France’s leading transportation engineering company Alstom has been contracted to build 245 premium electric passenger locomotives for Kazakhstan’s national railway company, Temir Zholy (KTZ).
The agreement signed Wednesday by Andrew DeLeone, President of Alstom in Africa, Middle East and Central Asia, and Nurlan Sauranbayev, CEO of KTZ, will be in effect between 2023-2029.
Under the deal, Alstom will design and manufacture 245 units of electric locomotives in Alstom’s plants in Kazakhstan, boosting what the French company calls the “localization” of locomotive production. Out of the 245 locomotives, 160 next-generation KZ8A models will be used for freight transport, while the rest will be allocated for passenger services.
“Alstom’s work in Kazakhstan goes beyond addressing the immediate transportation needs of the country to support KTZ as they build a strong and sustainable rail industry,” said DeLeone. “We see a growing future in Kazakhstan, with increased localization, a larger and more diverse employee base and new export opportunities.”
Some 90 freight and 39 passenger locomotives manufactured by Alstom are already in commercial operation on Kazakhstani tracks. Alstom, which is ranked amongst the world’s leading brands in integrated transportation systems, developed the Prima T8 KZ8A electric freight locomotive specifically for the Kazakh rail freight industry.
The Prima KZ8A model is based on the Alstom Prima modular platform that is ranked as one of the most powerful electric locomotives in the world, capable of transporting loads of up to 9,000 tonnes. With an installed engine power of 8.8 MW, it can run at 120 kilometers (74.5 miles) per hour and has been designed to operate in extreme weather conditions.
Alstom is the only manufacturer of electric locomotives in Central Asia and the Caucasus region and a major contributor to the revitalization of the region’s rail industry and the development of its economy. Alstom recorded sales of €8.0 billion ($8.3 billion) and received €10.1 billion ($10.5 billion) worth of orders in the first half of the 2022-23 fiscal year. Headquartered in France, Alstom has a presence in more than 60 countries and employs 75,000 people.
The company’s current work with Kazakhstan is not new as the French company has been active in the Kazakh market for twelve years.

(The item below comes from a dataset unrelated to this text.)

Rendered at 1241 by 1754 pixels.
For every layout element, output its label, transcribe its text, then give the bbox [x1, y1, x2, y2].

In 2010, Alstom and Russia’s Transmashholding (TMH) launched a joint venture to build locomotives for Kazakhstan’s railways to help Central Asia’s largest country upgrade and modernize its rail networks.

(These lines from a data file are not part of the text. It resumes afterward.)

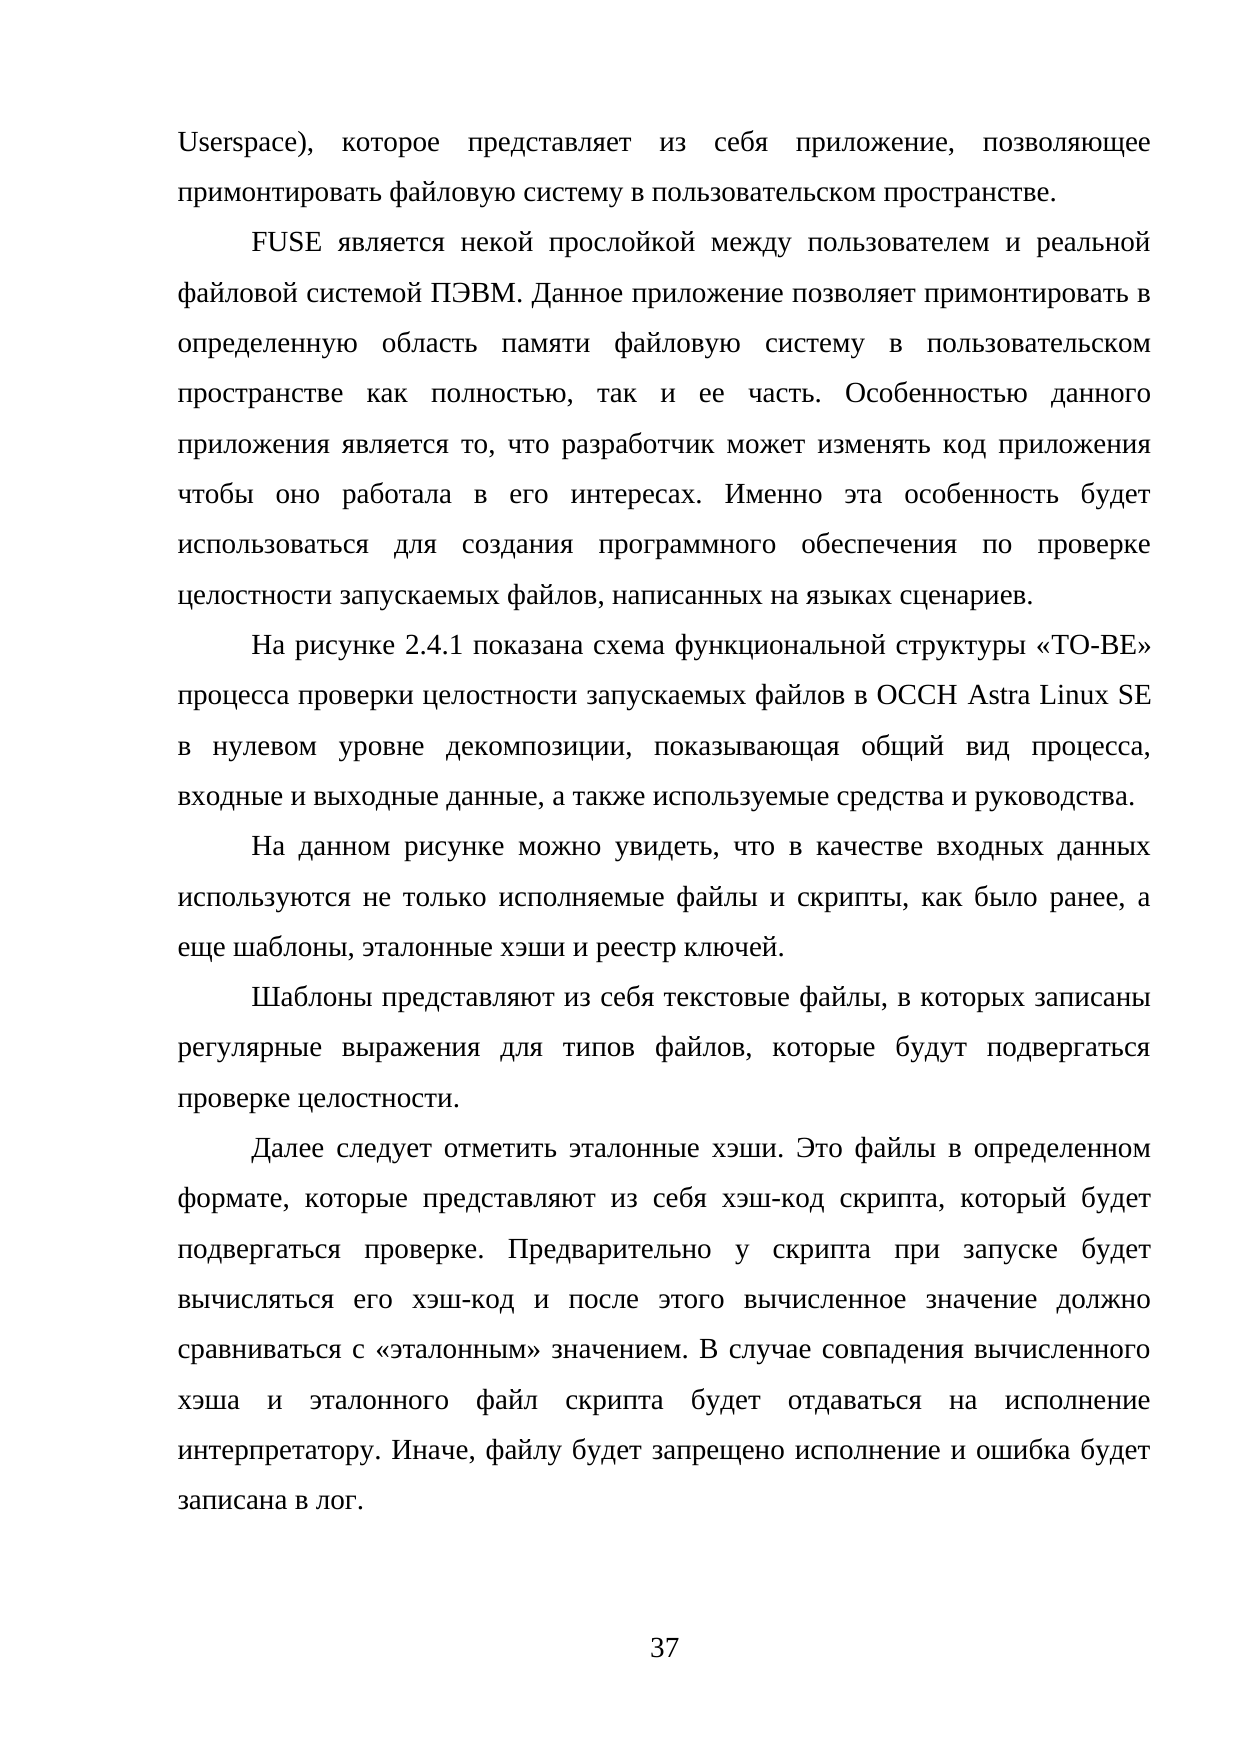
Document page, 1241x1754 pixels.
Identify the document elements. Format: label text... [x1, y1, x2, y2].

text На рисунке 2.4.1 показана схема функциональной структуры «TO-BE» процесса проверки целостности запускаемых файлов в ОССН Astra Linux SE в нулевом уровне декомпозиции, показывающая общий вид процесса, входные и выходные данные, а также используемые средства и руководства. [177, 627, 1152, 812]
text Userspace), которое представляет из себя приложение, позволяющее примонтировать файловую систему в пользовательском пространстве. [177, 124, 1152, 208]
text Далее следует отметить эталонные хэши. Это файлы в определенном формате, которые представляют из себя хэш-код скрипта, который будет подвергаться проверке. Предварительно у скрипта при запуске будет вычисляться его хэш-код и после этого вычисленное значение должно сравниваться с «эталонным» значением. В случае совпадения вычисленного хэша и эталонного файл скрипта будет отдаваться на исполнение интерпретатору. Иначе, файлу будет запрещено исполнение и ошибка будет записана в лог. [177, 1130, 1152, 1516]
text Шаблоны представляют из себя текстовые файлы, в которых записаны регулярные выражения для типов файлов, которые будут подвергаться проверке целостности. [177, 979, 1152, 1113]
text На данном рисунке можно увидеть, что в качестве входных данных используются не только исполняемые файлы и скрипты, как было ранее, а еще шаблоны, эталонные хэши и реестр ключей. [177, 828, 1152, 962]
text FUSE является некой прослойкой между пользователем и реальной файловой системой ПЭВМ. Данное приложение позволяет примонтировать в определенную область памяти файловую систему в пользовательском пространстве как полностью, так и ее часть. Особенностью данного приложения является то, что разработчик может изменять код приложения чтобы оно работала в его интересах. Именно эта особенность будет использоваться для создания программного обеспечения по проверке целостности запускаемых файлов, написанных на языках сценариев. [177, 224, 1152, 610]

With a territory measuring more than 2.7 million square kilometers (1.68 square miles), Kazakhstan is an important hub linking Europe, the Middle East, Asia and Russia through the new Silk Way. With around 21,000 km of track, the Kazakh railway network is one of the world’s biggest networks, operating in a broad gauge of 1,520 mm. As of 2020, Kazakhstan's railway fleet included over 1,700 electric and diesel locomotives, as well as nearly 2,300 passenger cars.
The Kazakh government has launched a $9 billion state-wide plan known as Nurly Zhol, or “bright path” in Kazakh. The initiative prioritizes the development of the country’s railways and roads with an eye toward its eastern neighbor and economic giant China.